Along with the privileges of being God’s firstfruits also came responsibilities, as we read in Luke 12:48, “to whom much is given, much is required.” Consequently we are expected to live in such a way that the Lord is honored in all that we do.
The fulfillment of Shavuot firstfruits are New Covenant believers, both Jews and Gentiles. This is why the Holy Spirit was given– to empower followers of Messiah. Believers today are people of both privilege and responsibility to live faithfully for the Lord. Through faith in Messiah we have eternal salvation and new life as children of God. What a privilege to have the enablement ofthe Holy Spirit to live dedicated and holy lives to the glory of God. Though there is “no condemnation to those who are in Messiah” (Romans 8:1), there is chastening and discipline from the Lord for every child of His that we might grow in righteousness (Hebrews 12:6-8).
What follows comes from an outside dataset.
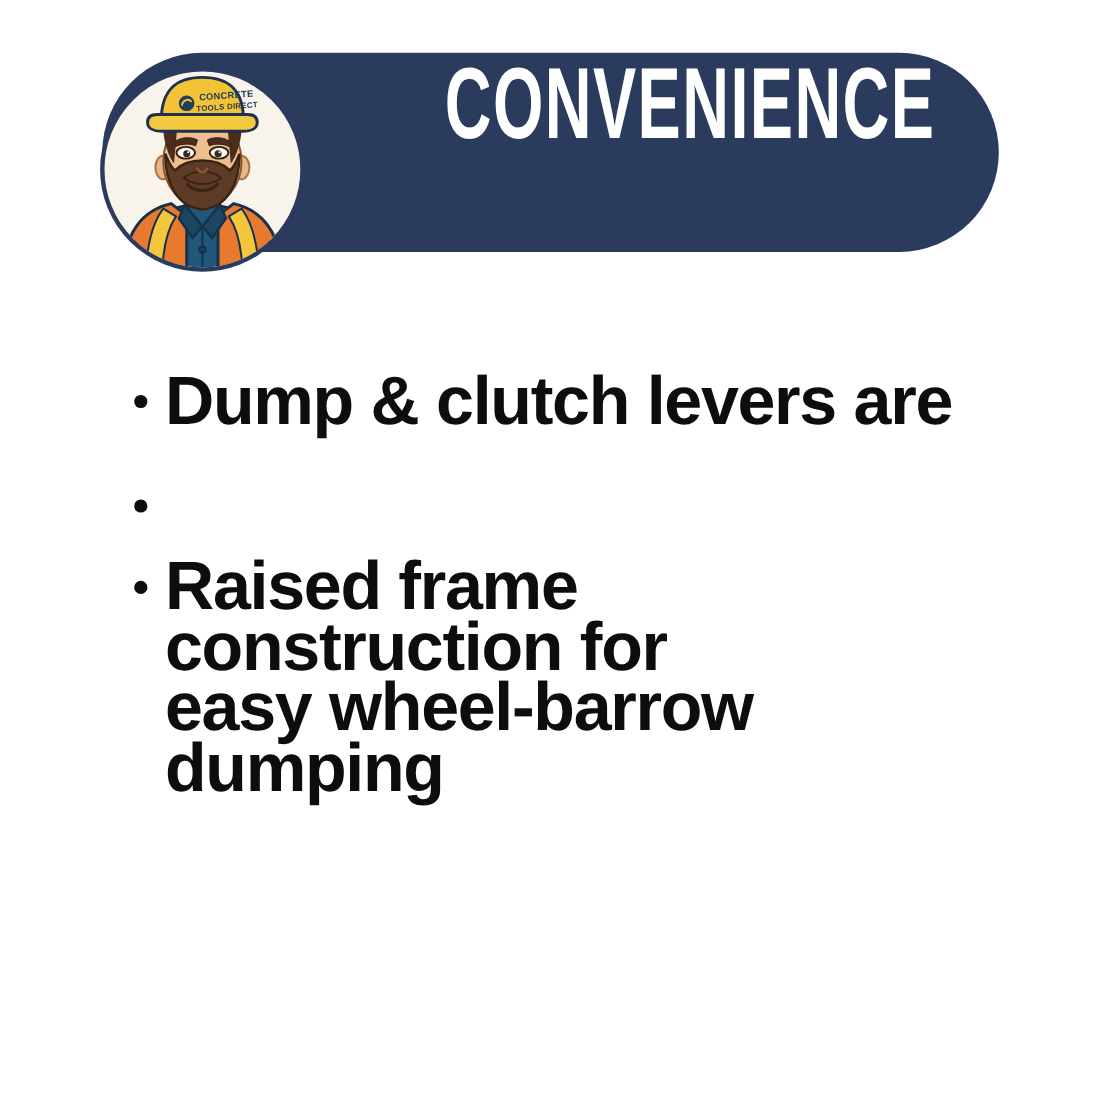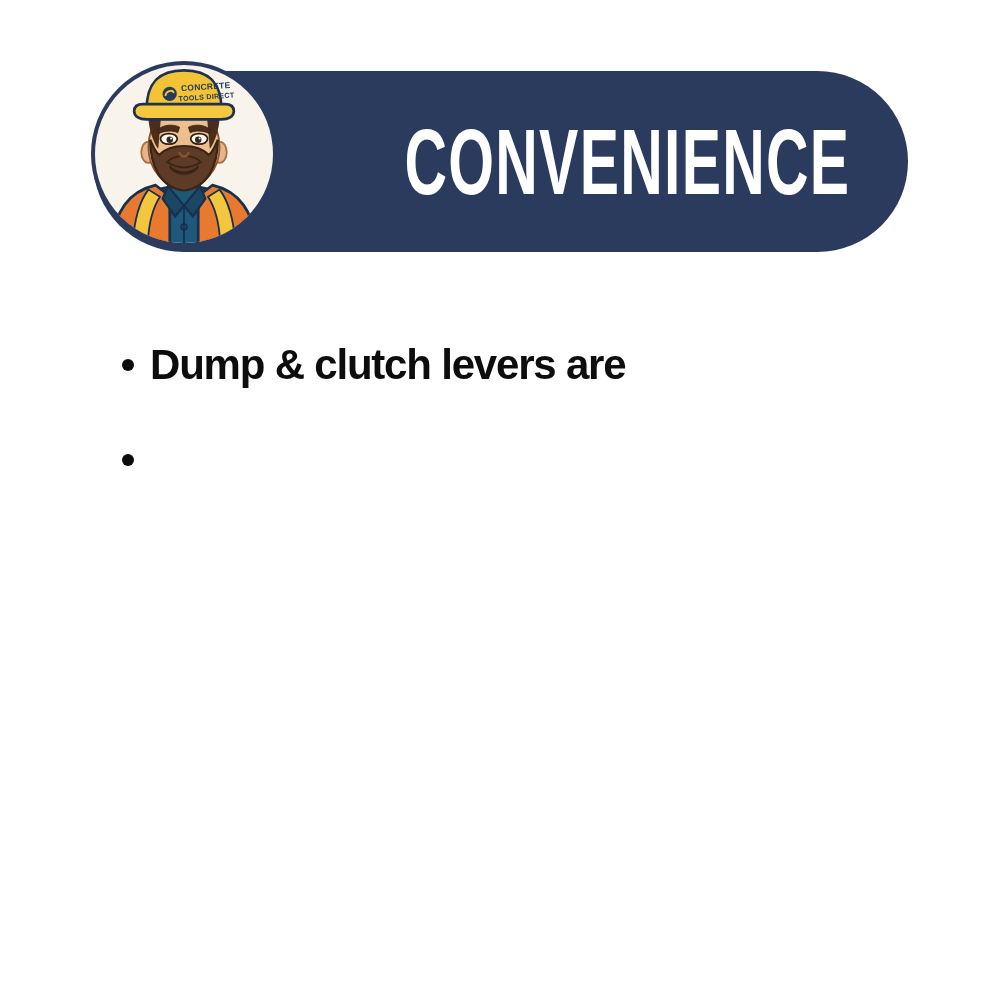"CONVENIENCE" .banner { align-items: center -> flex-start; top: 71px -> 48px }
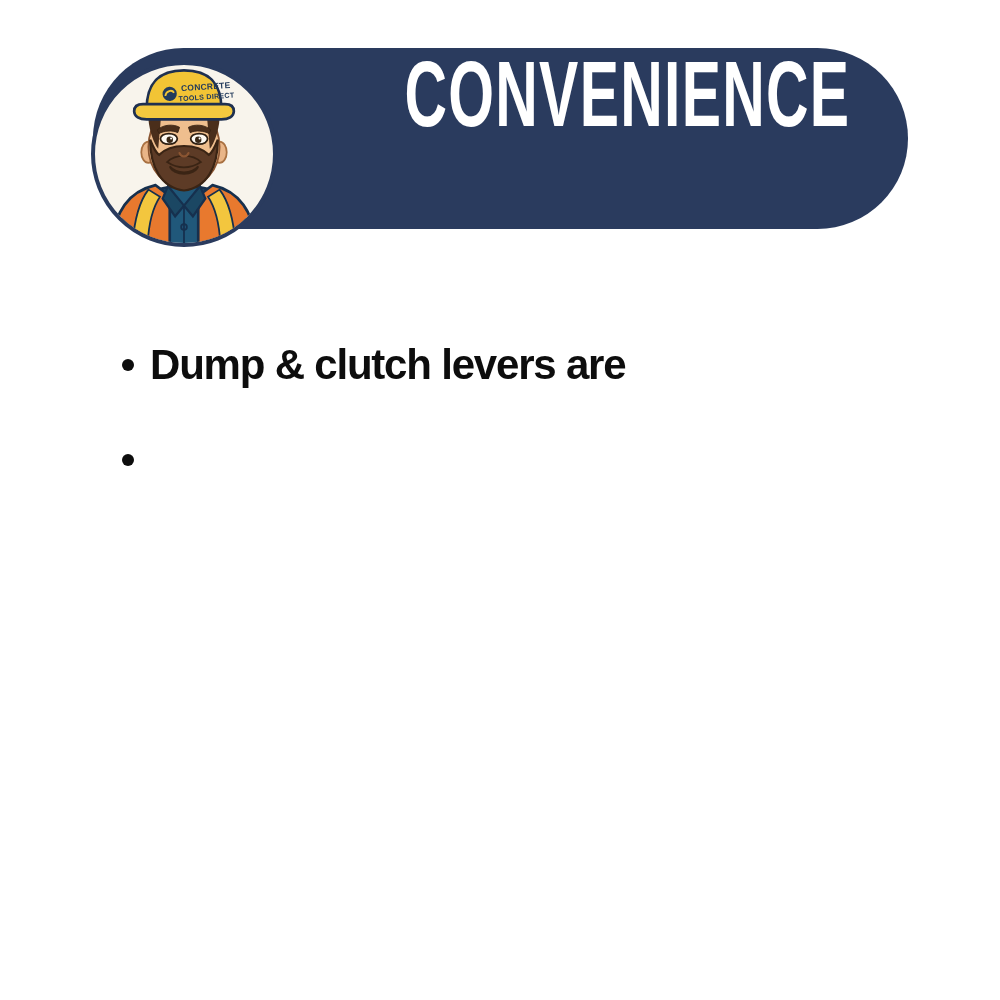"Dump & clutch levers are" .bullet-text { font-size: 42px -> 62px }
As believers we are to present ourselves for God’s use only. We experience His spiritual blessings when we yield ourselves to the Lord, and in living for Him fulfill His purpose for us.
To the Final Harvest
Throughout the summer season, first fruits would be given from the various harvests, culminating in the final harvest festival, Sukkot. So also in the Scriptures, pointing to a time of great tribulation, there will be a firstfruits of 144,000 Jewish believers called at that time, proving the permanence of Israel as the original Firstfruits: “These are the ones who follow the Lamb wherever He goes. These were redeemed from among men, being firstfruits to God and to the Lamb” (Revelation 14:4). Even in the midst of the darkest period of history, God will have His holy firstfruits as lights in the world to testify to all who will believe.
Even now, as the Lord says in John 4:35, “the fields ... are white unto harvest.” From Shavuot onward our work is to do what we can only do here, this side of Heaven: share Messiah. Life in Him is to be used for more firstfruits harvests! The Holy Spirit’s work in us leads to His work through us. The Lord provides us with the full resource of the Spirit so we may live fully in Him and for Him. He doesn’t put us to work without the resource to accomplish the task. He will continue to give us the resources to be used for His purposes and His glory.